I graduated in physics, and management.  I love math, philosophy, latin, ancient history.  But obviously I’m very passionated in what computer can do.  Actually, they only do three main tasks: compute information, store information and transfer information.  Nothing more, and nothing less… Once this is understood, then obviously, you start noticing that information in “Information Technologies” is the main part…

It all starts from business level, it all ends at business level

Razor of Occam tells us to avoid unnecessary concepts.  Indeed, the only relevant information for a company is only the one that directly relates to its business.  This is why all knowledge, all questions we ask, every piece of analysis should start from there.

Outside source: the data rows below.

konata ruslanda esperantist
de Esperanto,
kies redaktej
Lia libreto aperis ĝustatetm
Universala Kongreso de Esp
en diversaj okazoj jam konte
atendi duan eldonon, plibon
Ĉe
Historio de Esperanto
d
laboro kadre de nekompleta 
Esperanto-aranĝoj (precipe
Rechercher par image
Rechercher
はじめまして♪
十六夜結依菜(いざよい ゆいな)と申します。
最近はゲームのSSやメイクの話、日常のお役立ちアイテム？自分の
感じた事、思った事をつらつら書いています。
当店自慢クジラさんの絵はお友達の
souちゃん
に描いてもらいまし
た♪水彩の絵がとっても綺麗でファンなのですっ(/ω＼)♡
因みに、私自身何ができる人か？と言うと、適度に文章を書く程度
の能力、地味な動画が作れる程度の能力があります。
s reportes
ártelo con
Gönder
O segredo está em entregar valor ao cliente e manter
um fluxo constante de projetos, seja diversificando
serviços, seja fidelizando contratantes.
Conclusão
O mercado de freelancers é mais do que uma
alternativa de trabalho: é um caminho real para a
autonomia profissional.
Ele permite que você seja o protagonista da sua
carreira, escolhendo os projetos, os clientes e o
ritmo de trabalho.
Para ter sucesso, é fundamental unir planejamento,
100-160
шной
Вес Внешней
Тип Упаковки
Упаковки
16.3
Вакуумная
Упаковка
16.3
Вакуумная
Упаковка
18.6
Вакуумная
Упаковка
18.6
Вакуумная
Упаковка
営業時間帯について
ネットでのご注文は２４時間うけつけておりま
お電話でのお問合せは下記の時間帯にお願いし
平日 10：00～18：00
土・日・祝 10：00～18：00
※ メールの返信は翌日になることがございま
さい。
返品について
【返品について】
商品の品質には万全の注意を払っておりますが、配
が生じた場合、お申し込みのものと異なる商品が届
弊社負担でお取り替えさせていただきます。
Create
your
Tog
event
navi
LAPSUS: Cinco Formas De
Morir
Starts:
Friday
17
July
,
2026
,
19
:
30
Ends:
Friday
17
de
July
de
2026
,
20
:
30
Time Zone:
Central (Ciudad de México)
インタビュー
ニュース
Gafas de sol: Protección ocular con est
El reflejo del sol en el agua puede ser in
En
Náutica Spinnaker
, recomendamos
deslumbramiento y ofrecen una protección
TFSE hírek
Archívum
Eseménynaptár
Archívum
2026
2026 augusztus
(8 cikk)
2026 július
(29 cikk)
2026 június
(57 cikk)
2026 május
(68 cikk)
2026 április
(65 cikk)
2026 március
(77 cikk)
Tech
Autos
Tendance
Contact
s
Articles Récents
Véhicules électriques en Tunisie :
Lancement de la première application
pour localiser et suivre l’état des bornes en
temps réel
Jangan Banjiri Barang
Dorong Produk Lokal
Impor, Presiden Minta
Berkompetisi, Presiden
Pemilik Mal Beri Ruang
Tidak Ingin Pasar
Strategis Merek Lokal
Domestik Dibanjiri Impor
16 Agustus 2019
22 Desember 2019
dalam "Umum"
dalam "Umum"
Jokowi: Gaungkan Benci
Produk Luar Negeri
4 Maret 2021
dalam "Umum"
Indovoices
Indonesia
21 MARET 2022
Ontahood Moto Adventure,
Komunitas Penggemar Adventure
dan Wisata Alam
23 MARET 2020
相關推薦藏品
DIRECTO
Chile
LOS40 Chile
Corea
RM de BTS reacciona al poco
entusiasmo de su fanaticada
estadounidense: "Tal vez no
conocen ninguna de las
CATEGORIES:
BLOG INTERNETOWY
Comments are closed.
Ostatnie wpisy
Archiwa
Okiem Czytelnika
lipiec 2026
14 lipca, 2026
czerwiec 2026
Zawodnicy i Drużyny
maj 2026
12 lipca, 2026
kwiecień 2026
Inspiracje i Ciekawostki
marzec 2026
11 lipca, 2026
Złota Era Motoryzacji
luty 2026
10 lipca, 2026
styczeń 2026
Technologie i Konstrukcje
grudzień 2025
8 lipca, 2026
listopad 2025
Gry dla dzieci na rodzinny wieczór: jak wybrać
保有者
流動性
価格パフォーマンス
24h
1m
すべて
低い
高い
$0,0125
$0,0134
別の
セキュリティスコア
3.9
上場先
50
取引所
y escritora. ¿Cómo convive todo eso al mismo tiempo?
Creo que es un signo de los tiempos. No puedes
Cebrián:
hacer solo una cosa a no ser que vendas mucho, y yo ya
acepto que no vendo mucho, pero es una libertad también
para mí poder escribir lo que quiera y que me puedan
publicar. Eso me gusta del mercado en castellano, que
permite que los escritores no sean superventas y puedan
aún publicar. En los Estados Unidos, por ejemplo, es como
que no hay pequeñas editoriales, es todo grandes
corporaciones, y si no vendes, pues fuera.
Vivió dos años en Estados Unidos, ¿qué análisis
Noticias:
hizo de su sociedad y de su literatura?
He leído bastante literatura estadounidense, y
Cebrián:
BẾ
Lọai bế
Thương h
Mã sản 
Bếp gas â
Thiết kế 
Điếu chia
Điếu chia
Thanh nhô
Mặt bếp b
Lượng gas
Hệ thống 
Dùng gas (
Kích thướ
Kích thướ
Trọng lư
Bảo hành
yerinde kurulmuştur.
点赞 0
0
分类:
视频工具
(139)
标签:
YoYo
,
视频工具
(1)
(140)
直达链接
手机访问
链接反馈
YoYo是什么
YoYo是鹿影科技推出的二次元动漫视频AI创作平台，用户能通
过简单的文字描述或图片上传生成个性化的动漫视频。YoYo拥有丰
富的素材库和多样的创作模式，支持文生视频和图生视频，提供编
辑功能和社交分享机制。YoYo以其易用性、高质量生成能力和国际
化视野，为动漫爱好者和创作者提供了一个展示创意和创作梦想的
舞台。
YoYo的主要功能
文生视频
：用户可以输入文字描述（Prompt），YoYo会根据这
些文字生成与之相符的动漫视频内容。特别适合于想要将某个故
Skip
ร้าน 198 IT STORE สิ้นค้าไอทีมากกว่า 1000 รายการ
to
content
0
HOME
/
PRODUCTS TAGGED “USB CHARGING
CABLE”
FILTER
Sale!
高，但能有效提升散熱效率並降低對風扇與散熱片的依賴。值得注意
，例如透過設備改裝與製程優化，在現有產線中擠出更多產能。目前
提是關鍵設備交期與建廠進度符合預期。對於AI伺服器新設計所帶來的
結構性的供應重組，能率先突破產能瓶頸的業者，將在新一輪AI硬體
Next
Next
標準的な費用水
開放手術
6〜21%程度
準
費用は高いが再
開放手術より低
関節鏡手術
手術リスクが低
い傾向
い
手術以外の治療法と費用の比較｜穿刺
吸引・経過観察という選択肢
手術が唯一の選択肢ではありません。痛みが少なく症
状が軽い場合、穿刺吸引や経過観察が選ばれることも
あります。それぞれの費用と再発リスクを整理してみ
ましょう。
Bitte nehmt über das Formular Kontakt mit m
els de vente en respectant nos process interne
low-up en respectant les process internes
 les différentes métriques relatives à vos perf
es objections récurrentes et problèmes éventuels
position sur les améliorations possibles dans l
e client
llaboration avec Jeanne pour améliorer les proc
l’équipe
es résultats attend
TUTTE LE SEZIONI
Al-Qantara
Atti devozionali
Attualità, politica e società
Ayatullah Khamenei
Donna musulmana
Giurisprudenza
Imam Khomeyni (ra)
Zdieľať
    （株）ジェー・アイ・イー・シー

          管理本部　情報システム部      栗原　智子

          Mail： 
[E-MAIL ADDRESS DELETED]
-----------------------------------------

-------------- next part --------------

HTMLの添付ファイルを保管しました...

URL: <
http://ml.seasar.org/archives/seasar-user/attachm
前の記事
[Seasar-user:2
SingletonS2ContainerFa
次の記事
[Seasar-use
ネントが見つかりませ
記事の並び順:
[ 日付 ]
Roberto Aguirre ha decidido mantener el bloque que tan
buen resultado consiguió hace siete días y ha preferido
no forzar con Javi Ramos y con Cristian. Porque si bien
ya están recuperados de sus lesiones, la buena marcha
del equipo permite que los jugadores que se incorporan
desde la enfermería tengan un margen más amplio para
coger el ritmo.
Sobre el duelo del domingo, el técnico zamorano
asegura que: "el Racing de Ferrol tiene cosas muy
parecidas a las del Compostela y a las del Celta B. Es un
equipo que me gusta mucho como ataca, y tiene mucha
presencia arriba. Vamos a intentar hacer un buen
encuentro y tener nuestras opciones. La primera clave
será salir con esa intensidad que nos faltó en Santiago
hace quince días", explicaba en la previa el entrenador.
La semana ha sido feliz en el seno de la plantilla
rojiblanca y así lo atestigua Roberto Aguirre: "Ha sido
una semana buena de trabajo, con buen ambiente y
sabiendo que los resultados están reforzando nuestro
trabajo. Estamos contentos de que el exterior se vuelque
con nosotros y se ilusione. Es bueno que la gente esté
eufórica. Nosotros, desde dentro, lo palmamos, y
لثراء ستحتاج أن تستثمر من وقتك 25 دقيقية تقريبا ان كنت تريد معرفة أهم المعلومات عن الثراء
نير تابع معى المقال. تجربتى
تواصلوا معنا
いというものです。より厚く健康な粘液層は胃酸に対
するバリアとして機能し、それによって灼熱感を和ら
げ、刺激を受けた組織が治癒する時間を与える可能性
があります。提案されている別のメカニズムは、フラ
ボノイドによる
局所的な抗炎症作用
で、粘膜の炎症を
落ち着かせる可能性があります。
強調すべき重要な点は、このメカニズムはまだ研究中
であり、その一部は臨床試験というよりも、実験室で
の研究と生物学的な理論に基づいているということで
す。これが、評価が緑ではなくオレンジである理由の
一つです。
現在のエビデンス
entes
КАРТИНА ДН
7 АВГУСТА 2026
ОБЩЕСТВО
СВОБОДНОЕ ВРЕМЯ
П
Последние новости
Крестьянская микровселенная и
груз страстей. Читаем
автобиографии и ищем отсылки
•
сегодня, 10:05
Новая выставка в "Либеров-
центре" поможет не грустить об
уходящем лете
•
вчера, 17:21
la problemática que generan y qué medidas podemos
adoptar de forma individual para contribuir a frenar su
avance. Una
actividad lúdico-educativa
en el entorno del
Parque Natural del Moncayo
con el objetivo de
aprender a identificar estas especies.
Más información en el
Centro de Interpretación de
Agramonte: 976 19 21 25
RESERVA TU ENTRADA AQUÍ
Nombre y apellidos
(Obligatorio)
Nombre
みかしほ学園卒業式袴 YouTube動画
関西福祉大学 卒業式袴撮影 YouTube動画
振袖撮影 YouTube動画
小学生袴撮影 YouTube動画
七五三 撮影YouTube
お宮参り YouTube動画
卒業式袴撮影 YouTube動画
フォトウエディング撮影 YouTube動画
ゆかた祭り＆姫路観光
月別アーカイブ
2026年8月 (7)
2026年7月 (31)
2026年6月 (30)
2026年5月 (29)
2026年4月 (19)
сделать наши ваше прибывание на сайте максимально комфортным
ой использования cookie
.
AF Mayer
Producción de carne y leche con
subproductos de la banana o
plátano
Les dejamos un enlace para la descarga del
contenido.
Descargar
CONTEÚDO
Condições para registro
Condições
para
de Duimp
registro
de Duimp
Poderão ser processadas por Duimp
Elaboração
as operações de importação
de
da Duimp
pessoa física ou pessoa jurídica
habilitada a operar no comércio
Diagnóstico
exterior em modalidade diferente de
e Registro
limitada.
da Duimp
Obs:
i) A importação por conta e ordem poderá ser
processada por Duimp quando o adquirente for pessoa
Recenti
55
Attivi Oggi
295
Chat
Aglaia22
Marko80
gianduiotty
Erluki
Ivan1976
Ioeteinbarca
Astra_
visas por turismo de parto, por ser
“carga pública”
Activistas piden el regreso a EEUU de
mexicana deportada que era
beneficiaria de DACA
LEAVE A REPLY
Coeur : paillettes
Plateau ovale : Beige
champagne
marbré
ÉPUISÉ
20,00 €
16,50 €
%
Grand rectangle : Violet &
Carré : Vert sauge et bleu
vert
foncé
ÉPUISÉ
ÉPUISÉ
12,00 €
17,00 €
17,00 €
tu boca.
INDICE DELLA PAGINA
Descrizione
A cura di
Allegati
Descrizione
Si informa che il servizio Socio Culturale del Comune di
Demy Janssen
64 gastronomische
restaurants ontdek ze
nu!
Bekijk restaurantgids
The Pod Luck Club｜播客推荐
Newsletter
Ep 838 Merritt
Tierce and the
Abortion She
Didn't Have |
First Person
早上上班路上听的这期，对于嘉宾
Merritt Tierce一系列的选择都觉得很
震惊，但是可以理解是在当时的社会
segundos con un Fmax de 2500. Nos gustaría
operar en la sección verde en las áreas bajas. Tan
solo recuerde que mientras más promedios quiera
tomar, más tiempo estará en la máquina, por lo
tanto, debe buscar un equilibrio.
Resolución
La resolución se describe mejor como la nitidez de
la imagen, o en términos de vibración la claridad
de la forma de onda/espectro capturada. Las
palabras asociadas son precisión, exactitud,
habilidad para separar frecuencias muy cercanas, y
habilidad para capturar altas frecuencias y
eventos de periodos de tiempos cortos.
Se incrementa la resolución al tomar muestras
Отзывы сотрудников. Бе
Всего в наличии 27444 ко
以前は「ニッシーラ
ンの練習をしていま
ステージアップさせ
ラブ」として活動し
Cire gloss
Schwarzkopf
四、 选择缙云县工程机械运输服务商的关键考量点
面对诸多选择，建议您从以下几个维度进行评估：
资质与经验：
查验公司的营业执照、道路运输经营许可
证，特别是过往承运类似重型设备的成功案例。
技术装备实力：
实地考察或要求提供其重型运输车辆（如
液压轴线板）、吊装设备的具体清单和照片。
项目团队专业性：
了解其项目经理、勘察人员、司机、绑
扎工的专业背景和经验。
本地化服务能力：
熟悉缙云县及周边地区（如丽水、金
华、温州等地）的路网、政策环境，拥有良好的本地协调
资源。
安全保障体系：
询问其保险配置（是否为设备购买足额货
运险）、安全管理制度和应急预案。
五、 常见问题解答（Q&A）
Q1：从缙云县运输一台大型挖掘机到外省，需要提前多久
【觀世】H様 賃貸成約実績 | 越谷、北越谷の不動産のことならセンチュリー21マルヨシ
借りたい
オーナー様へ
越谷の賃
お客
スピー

Formulate and understand the information, not the plumbery

Information and knowledge start with language, right use of words and some abstraction capacities.  This is why these skills are very important to me.  Most of the time, difficulties in digital transformation start by non being able to formulate correctly the vision, the current situation, the needs.  No wonder why many methodologies start from business glossary or ubiquitous language as tools or even frameworks to solve the problem…

Since IT is only made of human, in most companies, there is no such thing as “computer science”, information systems should only focus on the information, in an ideal world, technology choices are transparent on business operations.

Need for decoupling

But then, when I say that technical choices should be transparent, we often face the actual situation: the “legacy” or when emotion are left apart, the pragmatic attitude stating that we never start from scratch.

If people care about current and future plumbery, it’s because it has not negligible impact: positive and negative.  Most of the time, the negative impact is simply caused because nothing is simple and need a lot of analysis, and it’s hard or not always possible to scope the changes to the direct stakeholders.  This is called coupling, and it should be reduced.

Real SOA

To manage a complex problem, you divide it into smaller parts, but not every split of the problem will lead to actual independent parts that can evolve without any impact to the others.  If there’s no mathematical formula, I can give you a trick: that splitting into “services” that are truly independent should be based on a business criteria, not on the actual plumbery.

Integration

But then, if it’s totally of the actual landscape, how to get there?  And how to pretend that independent part will never share information? Well, sure they will do, and the path to actual decoupling may be very long, depending on the current situation.  This is why integration vision is key: integration as an end to keep pieces decoupled from each other, and integration as a way to get there… And sometimes, there are intermediated levels of maturity to take.

The day in which a company will know and easily play with the business information it manages, and that the IT system (the plumbery) will be implemented in such a way that business will finally be able to evolve faster and by smaller decoupled pieces, focused only on business information, then I’ll be an happy man.